To help illustrate her school’s unique approach, Machado tells the story of a Health Science student (and would-be senior) who had completed all of her credits except for one math and one elective.
“She came to us with her mother during the summer to propose being allowed to travel across the country with her mother, who trained employees for a month or so at a time in hospitals on high level imaging equipment,” she said. “This girl took a Virtual Learning Academy class online for math—for free—and used this training experience as an ELO [extended learning opportunity]. Who could top that for an experience in a health field?”
At MST-HS, practical experience is not merely a result of learning the material; rather, it is the learning itself.
“We have the unique opportunity to be able to attract students because of our CTE programs,” she said. “I think that puts us in a pretty unique position, given the demands of the economy–and I think our growth and success will reflect that.”
A Practical Matter
Unlike some districts where vocational programs are considered secondary to academic curricula, Manchester High School requires that all students have a goal to complete a CTE program.
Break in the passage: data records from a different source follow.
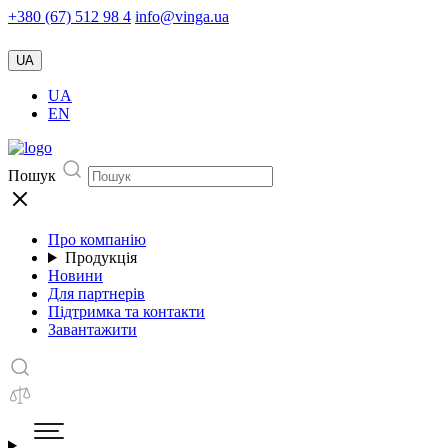
+380 (67) 512 98 4
info@vinga.ua
UA
UA
EN
Пошук
Про компанію
Продукція
Новини
Для партнерів
Підтримка та контакти
Завантажити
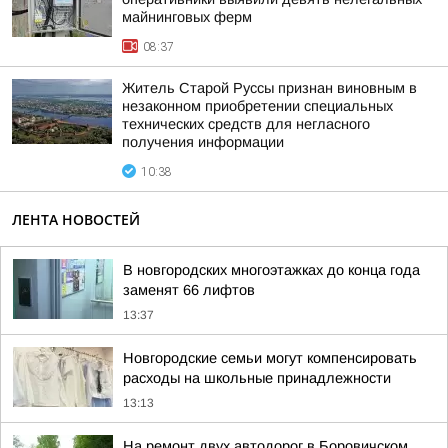
майнинговых ферм
08:37
Житель Старой Руссы признан виновным в
незаконном приобретении специальных
технических средств для негласного
получения информации
10:38
ЛЕНТА НОВОСТЕЙ
В новгородских многоэтажках до конца года
заменят 66 лифтов
13:37
Новгородские семьи могут компенсировать
расходы на школьные принадлежности
13:13
На ремонт двух автодорог в Боровичском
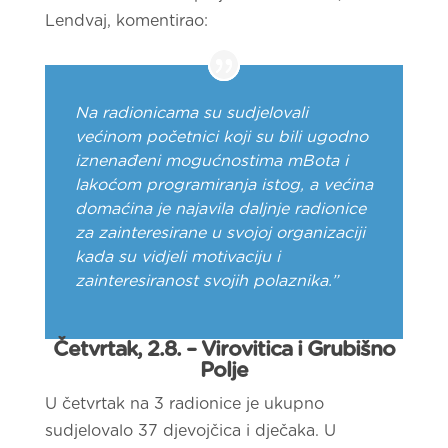
Lendvaj, komentirao:
Na radionicama su sudjelovali
većinom početnici koji su bili ugodno
iznenađeni mogućnostima mBota i
lakoćom programiranja istog, a većina
domaćina je najavila daljnje radionice
za zainteresirane u svojoj organizaciji
kada su vidjeli motivaciju i
zainteresiranost svojih polaznika.”
Četvrtak, 2.8. – Virovitica i Grubišno
Polje
U četvrtak na 3 radionice je ukupno
sudjelovalo 37 djevojčica i dječaka. U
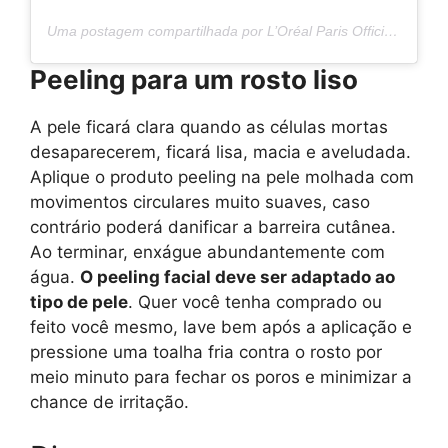
Uma postagem compartilhada por L’Oréal Paris Official (@lorealparis)
Peeling para um rosto liso
A pele ficará clara quando as células mortas
desaparecerem, ficará lisa, macia e aveludada.
Aplique o produto peeling na pele molhada com
movimentos circulares muito suaves, caso
contrário poderá danificar a barreira cutânea.
Ao terminar, enxágue abundantemente com
água.
O peeling facial deve ser adaptado ao
tipo de pele
. Quer você tenha comprado ou
feito você mesmo, lave bem após a aplicação e
pressione uma toalha fria contra o rosto por
meio minuto para fechar os poros e minimizar a
chance de irritação.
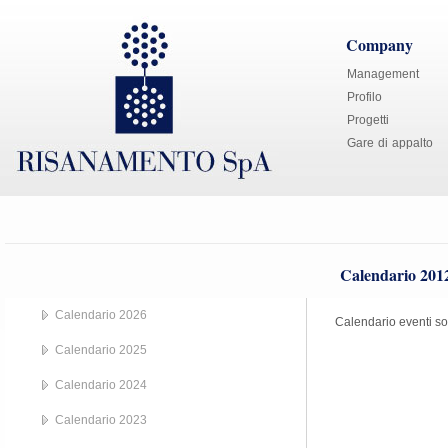
Company
Management
Profilo
Progetti
Gare di appalto
Calendario 201
Calendario 2026
Calendario eventi so
Calendario 2025
Calendario 2024
Calendario 2023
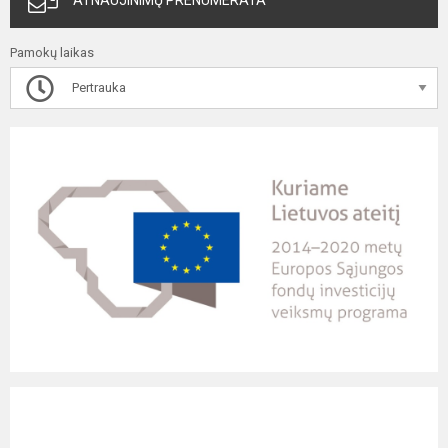
ATNAUJINIMŲ PRENUMERATA
Pamokų laikas
Pertrauka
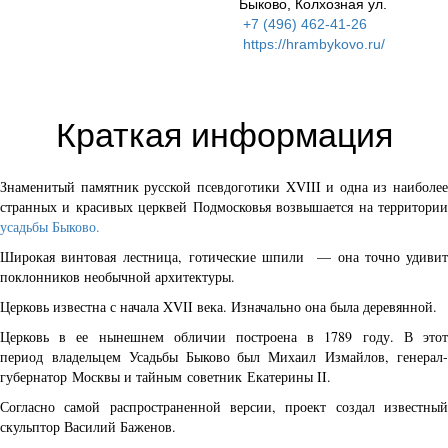
Быково, Колхозная ул.
+7 (496) 462-41-26
https://hrambykovo.ru/
Краткая информация
Знаменитый памятник русской псевдоготики XVIII и одна из наиболее
странных и красивых церквей Подмосковья возвышается на территории
усадьбы Быково.
Широкая винтовая лестница, готические шпили — она точно удивит
поклонников необычной архитектуры.
Церковь известна с начала XVII века. Изначально она была деревянной.
Церковь в ее нынешнем обличии построена в 1789 году. В этот
период владельцем Усадьбы Быково был Михаил Измайлов, генерал-
губернатор Москвы и тайным советник Екатерины II.
Согласно самой распространенной версии, проект создал известный
скульптор Василий Баженов.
Through internships and dual enrollment at local colleges, students are given a leg up in their pursuit of a long-term career path—from nursing to policing and beyond.
In other words, the students are provided with the opportunity to explore the kinds of careers economists and other experts expect to be in high demand well into the future. They also develop practical skills alongside technical ones.
“I often use the example of the Pythagorean Theorem and how students often say, ‘When will I ever have to use that?’” explained Machado. “When a student comes to MST and uses it to calculate stairs or a roof for the house they’re building, it makes sense.”
Five years after first opening its doors, MST-HS celebrated its second graduation day this past June. While such scenes might be vindication for Machado and her colleagues, it does not change their focus.
“We want students to learn what makes sense to them and lead them further along in their career pursuit,” she said. “If a student is able to apply an experience that leads them to credits in something that they love, then why not?”